Reproduce the data below line for line, keeping every entry unchanged.
>>>>>
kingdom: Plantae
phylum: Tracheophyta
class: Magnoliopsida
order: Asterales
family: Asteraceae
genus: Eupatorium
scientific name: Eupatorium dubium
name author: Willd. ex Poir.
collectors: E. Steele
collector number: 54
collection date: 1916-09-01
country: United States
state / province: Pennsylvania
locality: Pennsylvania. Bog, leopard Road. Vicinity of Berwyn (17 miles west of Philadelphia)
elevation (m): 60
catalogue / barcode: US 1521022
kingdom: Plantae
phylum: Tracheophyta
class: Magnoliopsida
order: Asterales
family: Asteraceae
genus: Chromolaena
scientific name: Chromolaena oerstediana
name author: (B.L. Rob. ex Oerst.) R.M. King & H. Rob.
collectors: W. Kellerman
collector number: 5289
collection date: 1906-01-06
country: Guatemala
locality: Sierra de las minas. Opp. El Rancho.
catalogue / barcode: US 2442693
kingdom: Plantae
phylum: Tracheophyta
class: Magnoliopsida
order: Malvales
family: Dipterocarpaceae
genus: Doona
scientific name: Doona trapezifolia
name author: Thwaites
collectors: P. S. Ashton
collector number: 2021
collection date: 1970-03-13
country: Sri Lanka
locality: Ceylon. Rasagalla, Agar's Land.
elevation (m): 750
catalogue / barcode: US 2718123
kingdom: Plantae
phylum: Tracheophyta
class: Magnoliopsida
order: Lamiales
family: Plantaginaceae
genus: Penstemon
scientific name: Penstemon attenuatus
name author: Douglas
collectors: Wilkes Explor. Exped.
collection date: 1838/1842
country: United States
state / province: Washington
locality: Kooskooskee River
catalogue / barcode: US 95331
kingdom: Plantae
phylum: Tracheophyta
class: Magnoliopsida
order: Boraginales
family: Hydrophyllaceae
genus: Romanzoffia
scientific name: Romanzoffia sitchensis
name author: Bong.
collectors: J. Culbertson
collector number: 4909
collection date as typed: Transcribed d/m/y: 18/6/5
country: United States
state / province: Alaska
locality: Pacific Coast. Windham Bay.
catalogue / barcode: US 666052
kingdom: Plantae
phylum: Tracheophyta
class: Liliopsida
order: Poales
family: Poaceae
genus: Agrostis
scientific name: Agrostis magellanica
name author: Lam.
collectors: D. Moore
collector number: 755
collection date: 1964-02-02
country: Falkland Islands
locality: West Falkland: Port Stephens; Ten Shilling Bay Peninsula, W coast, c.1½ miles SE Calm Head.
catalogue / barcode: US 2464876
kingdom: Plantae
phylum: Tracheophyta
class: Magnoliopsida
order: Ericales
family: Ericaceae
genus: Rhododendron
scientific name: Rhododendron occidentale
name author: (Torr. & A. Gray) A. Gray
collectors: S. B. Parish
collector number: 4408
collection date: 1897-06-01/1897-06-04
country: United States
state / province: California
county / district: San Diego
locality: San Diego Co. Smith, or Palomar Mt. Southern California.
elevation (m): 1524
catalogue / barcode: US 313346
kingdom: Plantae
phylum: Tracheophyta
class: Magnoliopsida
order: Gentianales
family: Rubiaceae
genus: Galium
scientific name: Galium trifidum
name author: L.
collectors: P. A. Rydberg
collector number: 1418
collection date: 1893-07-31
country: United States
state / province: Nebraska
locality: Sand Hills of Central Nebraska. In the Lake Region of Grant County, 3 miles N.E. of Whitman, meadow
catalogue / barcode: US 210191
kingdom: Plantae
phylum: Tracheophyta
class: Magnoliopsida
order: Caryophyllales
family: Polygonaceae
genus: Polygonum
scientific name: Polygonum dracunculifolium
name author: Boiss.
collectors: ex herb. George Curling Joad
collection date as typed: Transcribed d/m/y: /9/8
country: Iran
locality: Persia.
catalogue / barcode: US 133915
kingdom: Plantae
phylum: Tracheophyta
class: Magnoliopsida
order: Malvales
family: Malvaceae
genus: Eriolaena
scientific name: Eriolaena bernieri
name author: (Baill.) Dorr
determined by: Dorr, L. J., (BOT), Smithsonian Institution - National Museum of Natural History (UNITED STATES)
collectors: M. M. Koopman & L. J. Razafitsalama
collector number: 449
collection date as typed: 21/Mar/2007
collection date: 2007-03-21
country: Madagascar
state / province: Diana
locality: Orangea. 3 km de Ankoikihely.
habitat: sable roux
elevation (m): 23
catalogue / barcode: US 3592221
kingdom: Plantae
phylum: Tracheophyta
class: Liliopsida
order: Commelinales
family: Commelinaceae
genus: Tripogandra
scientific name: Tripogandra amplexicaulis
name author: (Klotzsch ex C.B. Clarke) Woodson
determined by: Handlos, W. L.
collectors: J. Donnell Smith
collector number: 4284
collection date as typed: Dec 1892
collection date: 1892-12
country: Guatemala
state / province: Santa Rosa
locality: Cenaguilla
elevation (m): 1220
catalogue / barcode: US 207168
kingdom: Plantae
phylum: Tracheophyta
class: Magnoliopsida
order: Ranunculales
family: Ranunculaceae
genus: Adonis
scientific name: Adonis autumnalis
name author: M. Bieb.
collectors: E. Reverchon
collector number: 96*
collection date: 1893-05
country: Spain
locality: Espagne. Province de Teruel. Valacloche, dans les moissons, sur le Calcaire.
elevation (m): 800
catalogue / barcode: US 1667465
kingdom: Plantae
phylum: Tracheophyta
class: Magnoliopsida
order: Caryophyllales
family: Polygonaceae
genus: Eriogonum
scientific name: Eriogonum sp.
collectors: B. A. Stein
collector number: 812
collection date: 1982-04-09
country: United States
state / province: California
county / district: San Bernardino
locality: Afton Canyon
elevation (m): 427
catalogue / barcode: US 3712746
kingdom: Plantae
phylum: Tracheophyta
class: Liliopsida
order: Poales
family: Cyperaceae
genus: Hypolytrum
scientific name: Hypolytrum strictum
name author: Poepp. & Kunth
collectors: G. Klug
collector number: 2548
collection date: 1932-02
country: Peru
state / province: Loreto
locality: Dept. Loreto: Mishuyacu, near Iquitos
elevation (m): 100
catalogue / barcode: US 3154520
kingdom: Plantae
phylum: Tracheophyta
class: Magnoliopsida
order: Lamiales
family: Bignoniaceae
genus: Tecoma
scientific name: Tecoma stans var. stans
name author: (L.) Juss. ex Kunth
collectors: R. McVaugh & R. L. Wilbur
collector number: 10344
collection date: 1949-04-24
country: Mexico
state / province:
<<<<<
TASK OUTPUT:
kingdom: Plantae
phylum: Tracheophyta
class: Magnoliopsida
order: Asterales
family: Asteraceae
genus: Eupatorium
scientific name: Eupatorium dubium
name author: Willd. ex Poir.
collectors: E. Steele
collector number: 54
collection date: 1916-09-01
country: United States
state / province: Pennsylvania
locality: Pennsylvania. Bog, leopard Road. Vicinity of Berwyn (17 miles west of Philadelphia)
elevation (m): 60
catalogue / barcode: US 1521022
kingdom: Plantae
phylum: Tracheophyta
class: Magnoliopsida
order: Asterales
family: Asteraceae
genus: Chromolaena
scientific name: Chromolaena oerstediana
name author: (B.L. Rob. ex Oerst.) R.M. King & H. Rob.
collectors: W. Kellerman
collector number: 5289
collection date: 1906-01-06
country: Guatemala
locality: Sierra de las minas. Opp. El Rancho.
catalogue / barcode: US 2442693
kingdom: Plantae
phylum: Tracheophyta
class: Magnoliopsida
order: Malvales
family: Dipterocarpaceae
genus: Doona
scientific name: Doona trapezifolia
name author: Thwaites
collectors: P. S. Ashton
collector number: 2021
collection date: 1970-03-13
country: Sri Lanka
locality: Ceylon. Rasagalla, Agar's Land.
elevation (m): 750
catalogue / barcode: US 2718123
kingdom: Plantae
phylum: Tracheophyta
class: Magnoliopsida
order: Lamiales
family: Plantaginaceae
genus: Penstemon
scientific name: Penstemon attenuatus
name author: Douglas
collectors: Wilkes Explor. Exped.
collection date: 1838/1842
country: United States
state / province: Washington
locality: Kooskooskee River
catalogue / barcode: US 95331
kingdom: Plantae
phylum: Tracheophyta
class: Magnoliopsida
order: Boraginales
family: Hydrophyllaceae
genus: Romanzoffia
scientific name: Romanzoffia sitchensis
name author: Bong.
collectors: J. Culbertson
collector number: 4909
collection date as typed: Transcribed d/m/y: 18/6/5
country: United States
state / province: Alaska
locality: Pacific Coast. Windham Bay.
catalogue / barcode: US 666052
kingdom: Plantae
phylum: Tracheophyta
class: Liliopsida
order: Poales
family: Poaceae
genus: Agrostis
scientific name: Agrostis magellanica
name author: Lam.
collectors: D. Moore
collector number: 755
collection date: 1964-02-02
country: Falkland Islands
locality: West Falkland: Port Stephens; Ten Shilling Bay Peninsula, W coast, c.1½ miles SE Calm Head.
catalogue / barcode: US 2464876
kingdom: Plantae
phylum: Tracheophyta
class: Magnoliopsida
order: Ericales
family: Ericaceae
genus: Rhododendron
scientific name: Rhododendron occidentale
name author: (Torr. & A. Gray) A. Gray
collectors: S. B. Parish
collector number: 4408
collection date: 1897-06-01/1897-06-04
country: United States
state / province: California
county / district: San Diego
locality: San Diego Co. Smith, or Palomar Mt. Southern California.
elevation (m): 1524
catalogue / barcode: US 313346
kingdom: Plantae
phylum: Tracheophyta
class: Magnoliopsida
order: Gentianales
family: Rubiaceae
genus: Galium
scientific name: Galium trifidum
name author: L.
collectors: P. A. Rydberg
collector number: 1418
collection date: 1893-07-31
country: United States
state / province: Nebraska
locality: Sand Hills of Central Nebraska. In the Lake Region of Grant County, 3 miles N.E. of Whitman, meadow
catalogue / barcode: US 210191
kingdom: Plantae
phylum: Tracheophyta
class: Magnoliopsida
order: Caryophyllales
family: Polygonaceae
genus: Polygonum
scientific name: Polygonum dracunculifolium
name author: Boiss.
collectors: ex herb. George Curling Joad
collection date as typed: Transcribed d/m/y: /9/8
country: Iran
locality: Persia.
catalogue / barcode: US 133915
kingdom: Plantae
phylum: Tracheophyta
class: Magnoliopsida
order: Malvales
family: Malvaceae
genus: Eriolaena
scientific name: Eriolaena bernieri
name author: (Baill.) Dorr
determined by: Dorr, L. J., (BOT), Smithsonian Institution - National Museum of Natural History (UNITED STATES)
collectors: M. M. Koopman & L. J. Razafitsalama
collector number: 449
collection date as typed: 21/Mar/2007
collection date: 2007-03-21
country: Madagascar
state / province: Diana
locality: Orangea. 3 km de Ankoikihely.
habitat: sable roux
elevation (m): 23
catalogue / barcode: US 3592221
kingdom: Plantae
phylum: Tracheophyta
class: Liliopsida
order: Commelinales
family: Commelinaceae
genus: Tripogandra
scientific name: Tripogandra amplexicaulis
name author: (Klotzsch ex C.B. Clarke) Woodson
determined by: Handlos, W. L.
collectors: J. Donnell Smith
collector number: 4284
collection date as typed: Dec 1892
collection date: 1892-12
country: Guatemala
state / province: Santa Rosa
locality: Cenaguilla
elevation (m): 1220
catalogue / barcode: US 207168
kingdom: Plantae
phylum: Tracheophyta
class: Magnoliopsida
order: Ranunculales
family: Ranunculaceae
genus: Adonis
scientific name: Adonis autumnalis
name author: M. Bieb.
collectors: E. Reverchon
collector number: 96*
collection date: 1893-05
country: Spain
locality: Espagne. Province de Teruel. Valacloche, dans les moissons, sur le Calcaire.
elevation (m): 800
catalogue / barcode: US 1667465
kingdom: Plantae
phylum: Tracheophyta
class: Magnoliopsida
order: Caryophyllales
family: Polygonaceae
genus: Eriogonum
scientific name: Eriogonum sp.
collectors: B. A. Stein
collector number: 812
collection date: 1982-04-09
country: United States
state / province: California
county / district: San Bernardino
locality: Afton Canyon
elevation (m): 427
catalogue / barcode: US 3712746
kingdom: Plantae
phylum: Tracheophyta
class: Liliopsida
order: Poales
family: Cyperaceae
genus: Hypolytrum
scientific name: Hypolytrum strictum
name author: Poepp. & Kunth
collectors: G. Klug
collector number: 2548
collection date: 1932-02
country: Peru
state / province: Loreto
locality: Dept. Loreto: Mishuyacu, near Iquitos
elevation (m): 100
catalogue / barcode: US 3154520
kingdom: Plantae
phylum: Tracheophyta
class: Magnoliopsida
order: Lamiales
family: Bignoniaceae
genus: Tecoma
scientific name: Tecoma stans var. stans
name author: (L.) Juss. ex Kunth
collectors: R. McVaugh & R. L. Wilbur
collector number: 10344
collection date: 1949-04-24
country: Mexico
state / province:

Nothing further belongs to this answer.